Q and A: Taxes due even on tips
QUESTION: My two sons receive gratuities as part of their jobs. One is a waiter in a restaurant and the other works for a limousine service. Are taxes collected on the tips?...
QUESTION: My two sons receive gratuities as part of their jobs. One is a waiter in a restaurant and the other works for a limousine service. Are taxes collected on the tips?
ANSWER: The IRS says that if you receive $20 or more in tips in any one month, you must report all your tips to your employer. Your employer, in turn, is required to withhold federal income taxes and Social Security and Medicare taxes.
Q: My 401(k) plan forces plan participants who own company stock to reinvest dividends in the stock. Otherwise, the plan will distribute the dividend, which is taxable, to any participants who do not want to reinvest. Is this legal? I have contacted several federal agencies, but neither has answered my question about whether the practice is legal. Can you help?
A: I checked with the IRS, and the practice is legal.

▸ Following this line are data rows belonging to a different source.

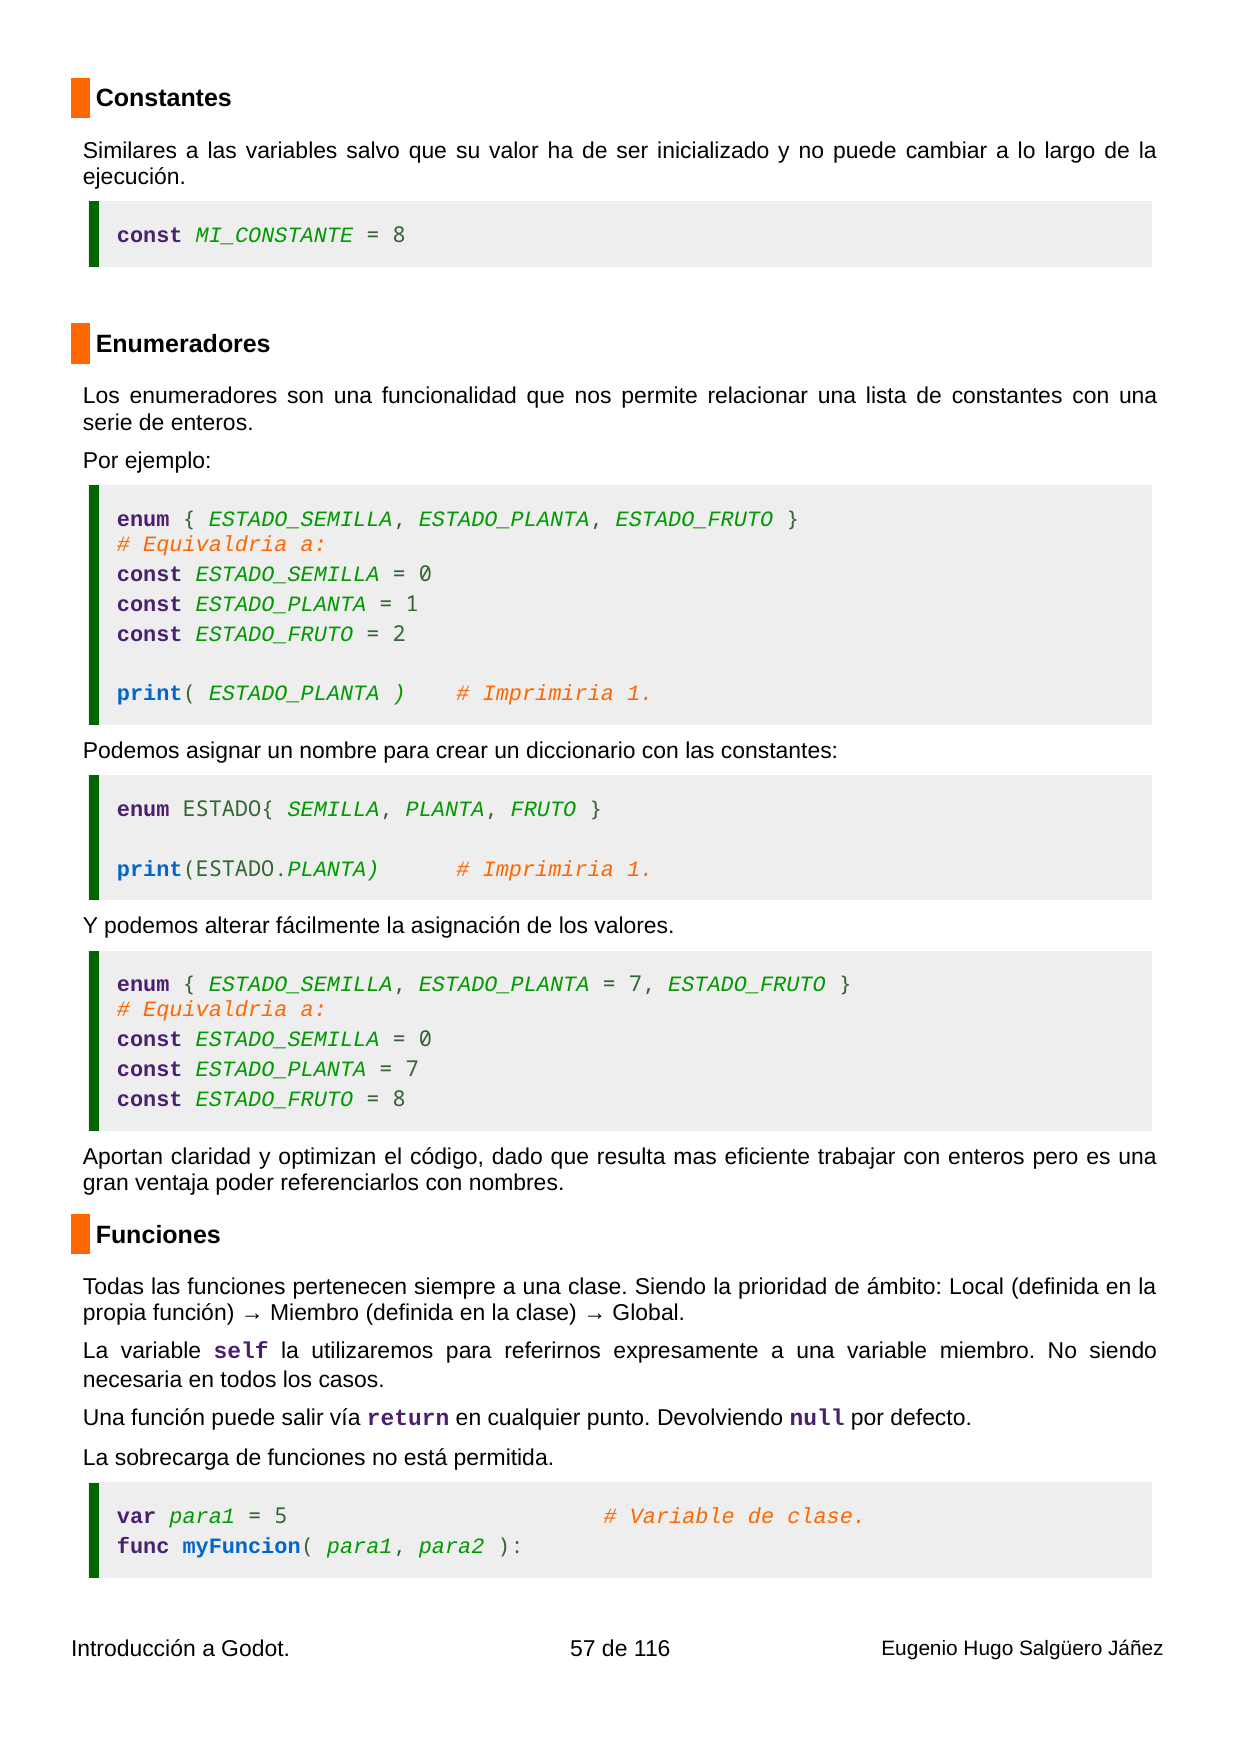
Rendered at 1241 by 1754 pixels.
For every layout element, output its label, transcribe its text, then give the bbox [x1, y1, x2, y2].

text Por ejemplo: [83, 447, 1158, 473]
text const ESTADO_SEMILLA = 0 [99, 558, 1152, 588]
text const ESTADO_SEMILLA = 0 [99, 1023, 1152, 1053]
subtitle Funciones [90, 1214, 1169, 1254]
text Todas las funciones pertenecen siempre a una clase. Siendo la prioridad de ámbito: Local (definida en la propia función) → Miembro (definida en la clase) → Global. [83, 1273, 1158, 1326]
text Los enumeradores son una funcionalidad que nos permite relacionar una lista de constantes con una serie de enteros. [83, 382, 1158, 435]
text print( ESTADO_PLANTA ) # Imprimiria 1. [99, 677, 1152, 725]
text enum { ESTADO_SEMILLA, ESTADO_PLANTA = 7, ESTADO_FRUTO } [99, 951, 1152, 998]
text La variable self la utilizaremos para referirnos expresamente a una variable miembro. No siendo necesaria en todos los casos. [83, 1337, 1158, 1392]
text const ESTADO_PLANTA = 1 [99, 588, 1152, 618]
text const ESTADO_FRUTO = 2 [99, 618, 1152, 648]
text const ESTADO_PLANTA = 7 [99, 1053, 1152, 1083]
text var para1 = 5 # Variable de clase. [88, 1482, 1152, 1530]
subtitle Constantes [71, 77, 1169, 118]
text const ESTADO_FRUTO = 8 [99, 1083, 1152, 1131]
subtitle Enumeradores [90, 323, 1169, 364]
text # Equivaldria a: [99, 998, 1152, 1023]
text enum ESTADO{ SEMILLA, PLANTA, FRUTO } [99, 775, 1152, 823]
text Podemos asignar un nombre para crear un diccionario con las constantes: [83, 737, 1158, 763]
text La sobrecarga de funciones no está permitida. [83, 1444, 1158, 1471]
text Similares a las variables salvo que su valor ha de ser inicializado y no puede cambiar a lo largo de la ejecución. [83, 137, 1158, 189]
text print(ESTADO.PLANTA) # Imprimiria 1. [99, 853, 1152, 900]
text Aportan claridad y optimizan el código, dado que resulta mas eficiente trabajar con enteros pero es una gran ventaja poder referenciarlos con nombres. [83, 1143, 1158, 1195]
text const MI_CONSTANTE = 8 [99, 201, 1152, 267]
text Y podemos alterar fácilmente la asignación de los valores. [83, 912, 1158, 939]
text enum { ESTADO_SEMILLA, ESTADO_PLANTA, ESTADO_FRUTO } [99, 485, 1152, 533]
text func myFuncion( para1, para2 ): [99, 1530, 1152, 1578]
text Una función puede salir vía return en cualquier punto. Devolviendo null por defecto. [83, 1404, 1158, 1432]
text # Equivaldria a: [99, 533, 1152, 558]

"It sounds like the reader is referring to a 401(k) plan with an ESOP (Employee Stock Ownership Plan) feature," a spokeswoman said. "In that case, the employer is correct in advising the employee that she must reinvest the dividend in company stock or the dividend will be distributed, causing a taxable event."
She said that you might want to look into whether the plan will allow you to reallocate a portion of your account to another investment option within the plan once the dividends are reinvested.
Q: I am an operations supervisor for a trucking company. When I was hired, the company said my salary was based on a nine-hour workday. But since I started, I have worked no fewer than 10 hours a day, and I work all different shifts. I don't even get a lunch break. I eat at my desk while I work. What are my rights since I am considered management?
A: Yours is a frequent complaint among new managers in particular. The good news is that your boss, by law, must give you a meal break of a least a half-hour. That's true for all employees who work more than six hours a day, regardless of their title. Companies don't have to pay workers for the meal break but must give them the time.
The bad news is that if you are a bona fide manager, your company can work you any number of extra hours and doesn't have to pay you for that added time.